At an average 58.7 years old, the current Congress is the second-oldest in history, according to CNN’s analysis. That’s only a hair younger than the last Congress at 58.9 years old.
And once elected, members of Congress are staying longer than in previous decades. It’s not clear whether the same number of candidates are running or fewer young people are throwing their hats in the ring.
The average representative or senator in the current Congress had been serving for 8.5 years and 11.2 years, respectively, as of the beginning of this term, according to a recent Congressional Research Service report. That’s at least a year longer than during the early 1980s, when the average incoming member of the 97th Congress had been serving for roughly 7.5 years.
“Most seats are relatively uncompetitive,” Curry said. “And unless you get primaried, which relatively few members do, you can hang on to that seat for as long as you want, which means you could be in there to quite an advanced age without really having to worry about reelection.”
The number of members of Congress under the age of 50 over the past couple of decades has shrunk considerably, while the number over the age of 70 has ballooned. In the Senate, there’s never been a larger number of senators over 70 and smaller number under 50.
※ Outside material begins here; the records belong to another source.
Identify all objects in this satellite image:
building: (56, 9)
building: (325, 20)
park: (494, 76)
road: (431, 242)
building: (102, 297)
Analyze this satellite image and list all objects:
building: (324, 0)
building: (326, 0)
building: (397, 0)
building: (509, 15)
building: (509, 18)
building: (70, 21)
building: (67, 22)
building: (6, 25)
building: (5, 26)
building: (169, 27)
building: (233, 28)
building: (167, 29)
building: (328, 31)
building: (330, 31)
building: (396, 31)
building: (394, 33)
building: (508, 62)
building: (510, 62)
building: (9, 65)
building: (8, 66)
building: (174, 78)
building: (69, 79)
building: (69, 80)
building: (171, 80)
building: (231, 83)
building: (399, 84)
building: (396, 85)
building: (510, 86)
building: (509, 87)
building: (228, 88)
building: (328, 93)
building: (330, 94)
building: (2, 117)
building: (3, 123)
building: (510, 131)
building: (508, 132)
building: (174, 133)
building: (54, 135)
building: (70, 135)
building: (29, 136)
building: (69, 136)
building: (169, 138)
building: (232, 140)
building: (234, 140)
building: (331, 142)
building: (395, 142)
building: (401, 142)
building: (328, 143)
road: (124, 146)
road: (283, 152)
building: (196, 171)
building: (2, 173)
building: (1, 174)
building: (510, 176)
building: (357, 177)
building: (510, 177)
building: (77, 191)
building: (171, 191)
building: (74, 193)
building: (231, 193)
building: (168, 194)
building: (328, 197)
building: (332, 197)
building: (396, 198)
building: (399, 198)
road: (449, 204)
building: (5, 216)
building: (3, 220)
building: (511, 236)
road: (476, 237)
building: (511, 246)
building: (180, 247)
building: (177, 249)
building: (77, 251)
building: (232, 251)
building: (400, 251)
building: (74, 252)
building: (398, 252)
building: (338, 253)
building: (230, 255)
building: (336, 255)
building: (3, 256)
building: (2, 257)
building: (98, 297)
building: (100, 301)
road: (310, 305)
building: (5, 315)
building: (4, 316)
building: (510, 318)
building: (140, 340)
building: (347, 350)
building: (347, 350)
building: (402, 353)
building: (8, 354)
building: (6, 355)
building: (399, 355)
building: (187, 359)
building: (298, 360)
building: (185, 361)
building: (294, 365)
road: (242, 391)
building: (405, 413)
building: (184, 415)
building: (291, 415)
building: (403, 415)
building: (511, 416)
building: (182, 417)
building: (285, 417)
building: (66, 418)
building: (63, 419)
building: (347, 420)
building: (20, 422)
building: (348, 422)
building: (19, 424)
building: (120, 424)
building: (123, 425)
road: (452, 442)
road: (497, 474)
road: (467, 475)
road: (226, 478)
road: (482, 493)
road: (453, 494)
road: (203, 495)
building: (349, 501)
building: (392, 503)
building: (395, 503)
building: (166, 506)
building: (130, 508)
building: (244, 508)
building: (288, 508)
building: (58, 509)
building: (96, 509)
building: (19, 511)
A more elderly Congress also affects legislative priorities. Older representatives are more likely to advance policies on issues that affect elderly Americans, such as nursing homes and elder abuse, according to a 2018 study by Curry and then-Ph.D. student Matthew R. Haydon, now with Texas A&M University. And consequently, Curry said, one could say less attention is paid toward issues that might be more important to voters under the age of 50, such as affording a house or student loan debt.
“If you’re younger, and you’re not well off, and the wages aren’t high enough and you can’t afford a home and you have student loans… all those things hit you more when you’re 25-30 years old, in a way that a 25 or 30 year-old member of Congress could relate to more directly because they’ve probably felt that pinch as well,” he said.
There have been recent signs of increased engagement with younger generations, though. More organizations have formed over the past few years to support younger voters and candidates, Covey said, and a larger share of younger voters have cast ballots over the past 10 years.
Frost was one of two major party Gen-Z House candidates last year in competitive or open seats who each explicitly embraced their generational identity in their campaigns, Covey said.
An analysis by Tufts University shows that 23% of eligible young voters (18-29 years old, which would include Zoomers and the youngest millennials) cast a ballot in the 2022 midterm election. That’s 10 percentage points higher than youth voter turnout in 2014, although still down from 28% in 2018, a historic high.
Although Congress is grayer than ever, a generational shift has started in House leadership.
Nancy Pelosi, then 82, handed Democratic leadership over to 52-year-old Hakeem Jefferies in January. The new Speaker of the House, Kevin McCarthy, was born in 1965, which makes him part of Generation X, along with Jeffries.
“I think that kind of shows how much of an appetite there is for generational change,” Covey said. “And for folks to pass the torch on to younger generations.”